Here, let me throw some numbers at you:
As a reference, a standard HDD's fastest read/write is about 150MB/s and 200-ish IO/s (input/output or transactions per second)
SATA SSDs are all limited by the SATA-III bus speed (and the AHCI protocol), and so will max out at ~525-550MB/s and 90k IO/s. As you can see, the biggest benefit of getting an SSD is not as much the transfer speed increase (3-4x) as it is the SSD's ability to go from here to there and then to there with almost no delay whatsoever compared to the HDD (450x increase!).
Kati's
(Gen1 AHCI) 240GB HyperX Predator has a read/write speed of 1300/600 MB/s* and averages about 100k IO/s. The increase in IO/s is not very large (if you can call a 10k/s increase "not very large"), but because the drive communicates directly over the PCIe bus rather than SATA, it has up to 2000MB/s bandwidth to play with (PCIe v2.0 has 500MB bandwidth per lane, and the drive is wired for 4 lanes), which leaves SATA's 600MB theoretical maximum faaaaar behind.
Cranky's computer takes this even further with his
NVMe Intel 750 400GB card. First of all, it is fully PCIe v3.0 capable, which means it has 4000MB/s bandwidth to play with (PCIe v3.0 has 1GB/s bandwidth per lane, 2x that of v2.0, and the drive is wired for 4 lanes). It has a read/write speed of 2200/900 MB/s** which is about 50% faster than Kati's drive BUT again it's the IO/s where the real speedup occurs. The Intel 750 averages WELL OVER 300K IO/s (thanks to the newer NVMe protocol), which is absolutely
ludicrous for a desktop computer.
tl;dr: My computer, which has a pair of
1TB WD RE3's (basically the enterprise version of WD Black) in a RAID-1 for redundancy and faster reads, boots from a cold start up to the desktop in about 30-35 seconds (though admittedly that includes waiting through all the BIOS screens).
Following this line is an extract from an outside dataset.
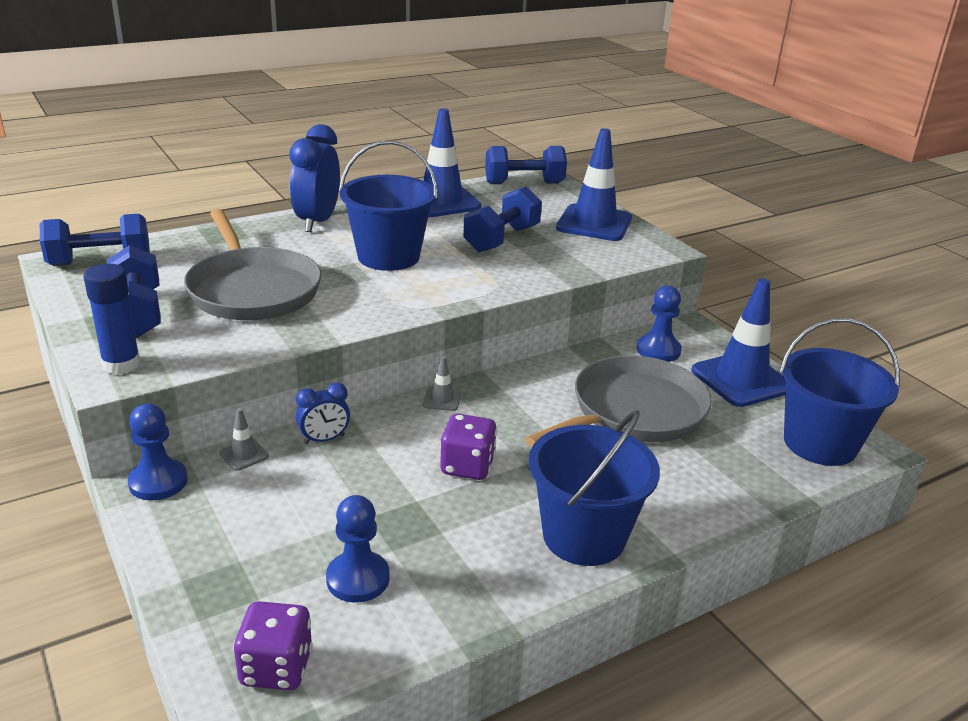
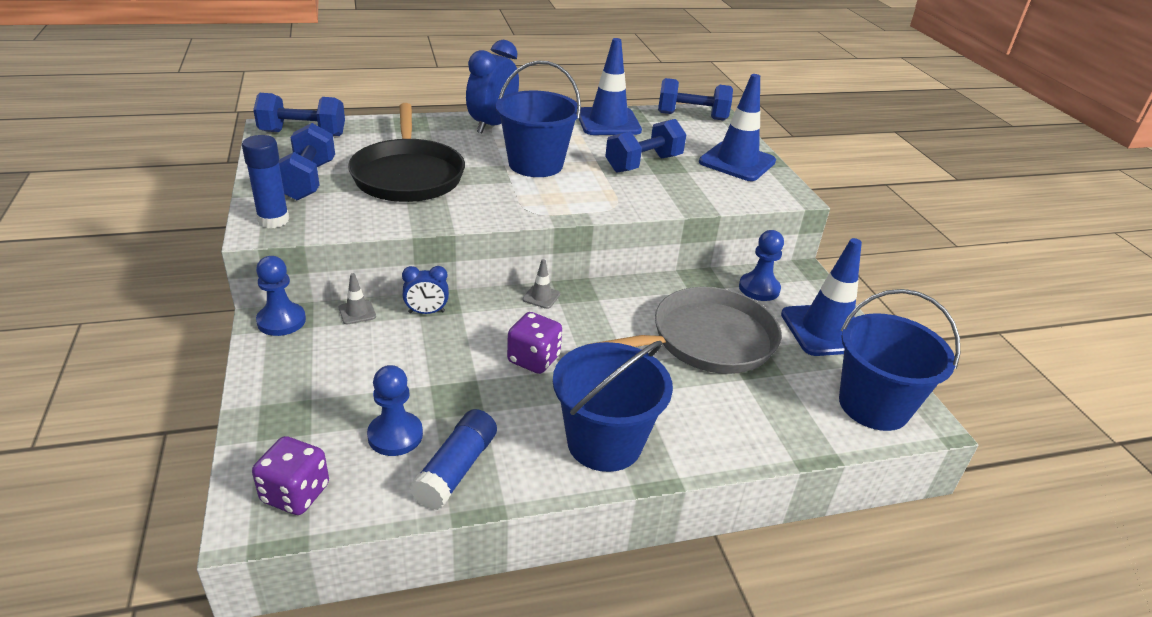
camera: 15 degrees right, 5 degrees up
(252, 290) = (408, 175): grey pan -> black pan
(443, 599) = (456, 469): none -> blue glue stick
Kati's computer is at the desktop in less than 10 seconds. Cranky's is up in under 6.
The place you can really see this difference is in Minecraft, because Minecraft has to load chunks from disk in order to display them on your screen. On Cranky's computer, distant terrain is just...there. Even at a view distance of 32 chunks, they just fill right in in under a second.
--Patrick
*It is hamstrung by being only the 240GB version, the 480GB version can do 1300/1000 MB/s BUT at the time it was much more expensive.
**Again, hamstrung by being the smallest capacity, the 1.2TB version can do 2400/1200 MB/s BUT was almost twice the price.